This is the fourth and final installment in the “All of This Belongs to You” High Holiday sermon series. You may want to read the first three:
One of my favorite books from childhood was The Phantom Tollbooth, by Norton Juster. In it, there is a wonderful story about a city where somebody discovers that if you walk while looking only at your feet, you get to your destination much more quickly. Soon everybody in the city is looking down at their feet as they are walking from place to place. And nobody is talking to each other, and nobody is noticing the trees and the buildings and the birds and the flowers. Soon enough, the city starts to disappear.
Our tradition, Jewish tradition, is like a beautiful city, with the most wonderful, architecturally stunning buildings. Rabbi Abraham Joshua Heschel spoke about Shabbat as a “palace in time.” That palace is at the center of this city.
I am not suggesting that Judaism is disappearing, because it certainly is not. But I am suggesting that we all take a better look at what it has to offer. Because there is much more there than what you might think. And if we are only looking at the things with which we are already familiar – the comfortable, the expected – we are missing a whole lot of scenery. And that is what I want you to see more of: the value that Judaism can bring to your life, our community, and the world.

▸ SUPPLIED MATERIAL:
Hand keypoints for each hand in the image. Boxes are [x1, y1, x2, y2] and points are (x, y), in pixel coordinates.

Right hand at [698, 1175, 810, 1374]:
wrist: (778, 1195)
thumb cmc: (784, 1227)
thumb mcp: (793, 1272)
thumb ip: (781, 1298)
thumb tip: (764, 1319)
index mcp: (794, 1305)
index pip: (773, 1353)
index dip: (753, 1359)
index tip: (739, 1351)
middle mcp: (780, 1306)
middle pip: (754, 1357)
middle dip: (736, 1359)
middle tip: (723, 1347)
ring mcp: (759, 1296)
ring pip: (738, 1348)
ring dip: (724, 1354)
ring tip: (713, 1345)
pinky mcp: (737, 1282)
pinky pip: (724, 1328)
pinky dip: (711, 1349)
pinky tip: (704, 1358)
--
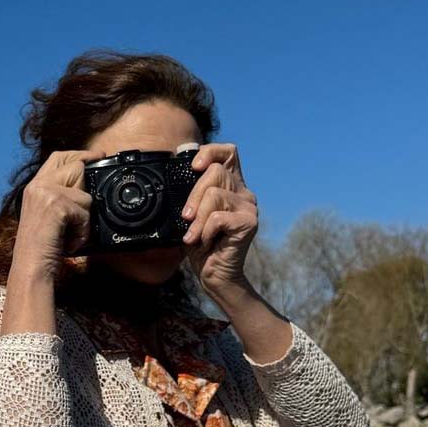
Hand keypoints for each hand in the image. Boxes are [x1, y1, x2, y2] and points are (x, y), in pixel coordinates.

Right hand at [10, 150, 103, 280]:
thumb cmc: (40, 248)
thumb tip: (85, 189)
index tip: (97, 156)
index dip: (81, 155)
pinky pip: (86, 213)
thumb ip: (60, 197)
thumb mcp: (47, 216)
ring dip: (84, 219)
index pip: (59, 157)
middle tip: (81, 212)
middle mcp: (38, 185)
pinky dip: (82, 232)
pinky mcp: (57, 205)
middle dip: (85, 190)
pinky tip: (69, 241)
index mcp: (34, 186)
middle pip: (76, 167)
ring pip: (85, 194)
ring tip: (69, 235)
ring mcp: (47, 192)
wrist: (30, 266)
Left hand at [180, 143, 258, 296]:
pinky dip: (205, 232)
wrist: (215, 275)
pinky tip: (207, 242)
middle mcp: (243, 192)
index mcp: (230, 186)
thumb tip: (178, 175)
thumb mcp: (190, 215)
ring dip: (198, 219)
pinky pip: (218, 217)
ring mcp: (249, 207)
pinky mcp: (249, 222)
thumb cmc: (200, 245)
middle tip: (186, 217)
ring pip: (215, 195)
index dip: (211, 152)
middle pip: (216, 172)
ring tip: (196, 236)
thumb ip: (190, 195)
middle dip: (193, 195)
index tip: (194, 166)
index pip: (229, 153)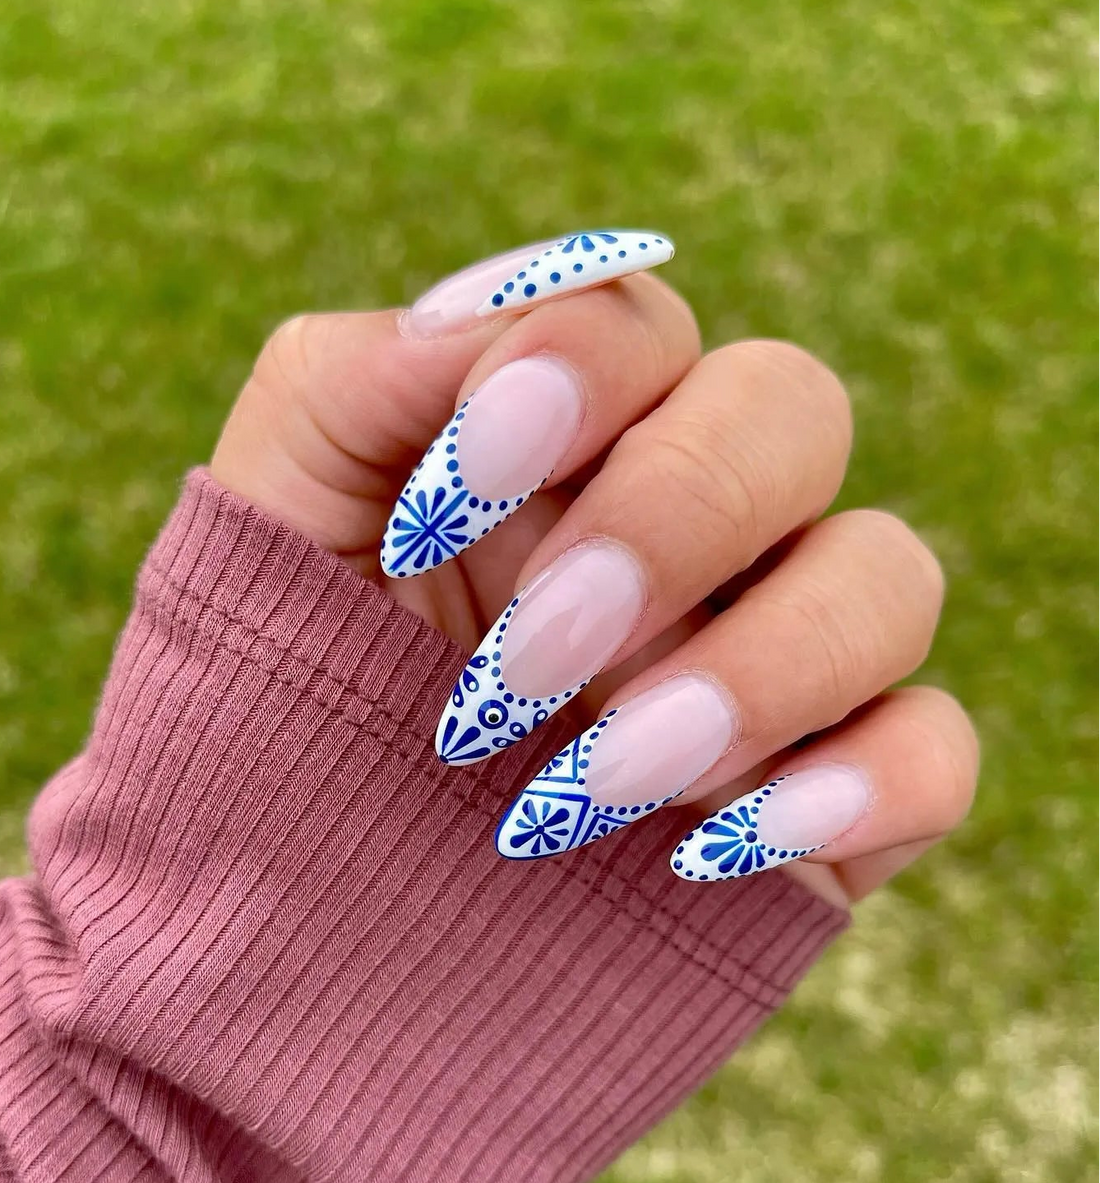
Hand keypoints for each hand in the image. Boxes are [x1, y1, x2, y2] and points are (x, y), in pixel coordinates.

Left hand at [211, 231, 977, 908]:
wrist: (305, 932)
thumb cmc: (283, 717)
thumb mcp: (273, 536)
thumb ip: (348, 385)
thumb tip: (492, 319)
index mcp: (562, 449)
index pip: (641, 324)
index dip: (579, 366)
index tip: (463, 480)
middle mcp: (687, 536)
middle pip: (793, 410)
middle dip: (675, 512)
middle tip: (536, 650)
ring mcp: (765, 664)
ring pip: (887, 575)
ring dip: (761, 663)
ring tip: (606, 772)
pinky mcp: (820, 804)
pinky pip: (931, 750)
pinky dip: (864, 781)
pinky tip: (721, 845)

▸ TASK GOAL:
In the sermon above, what phrase does Rabbi Abraham Joshua Heschel use to describe Shabbat?

▸ ANSWER FOR THIS EXERCISE:
A "palace in time."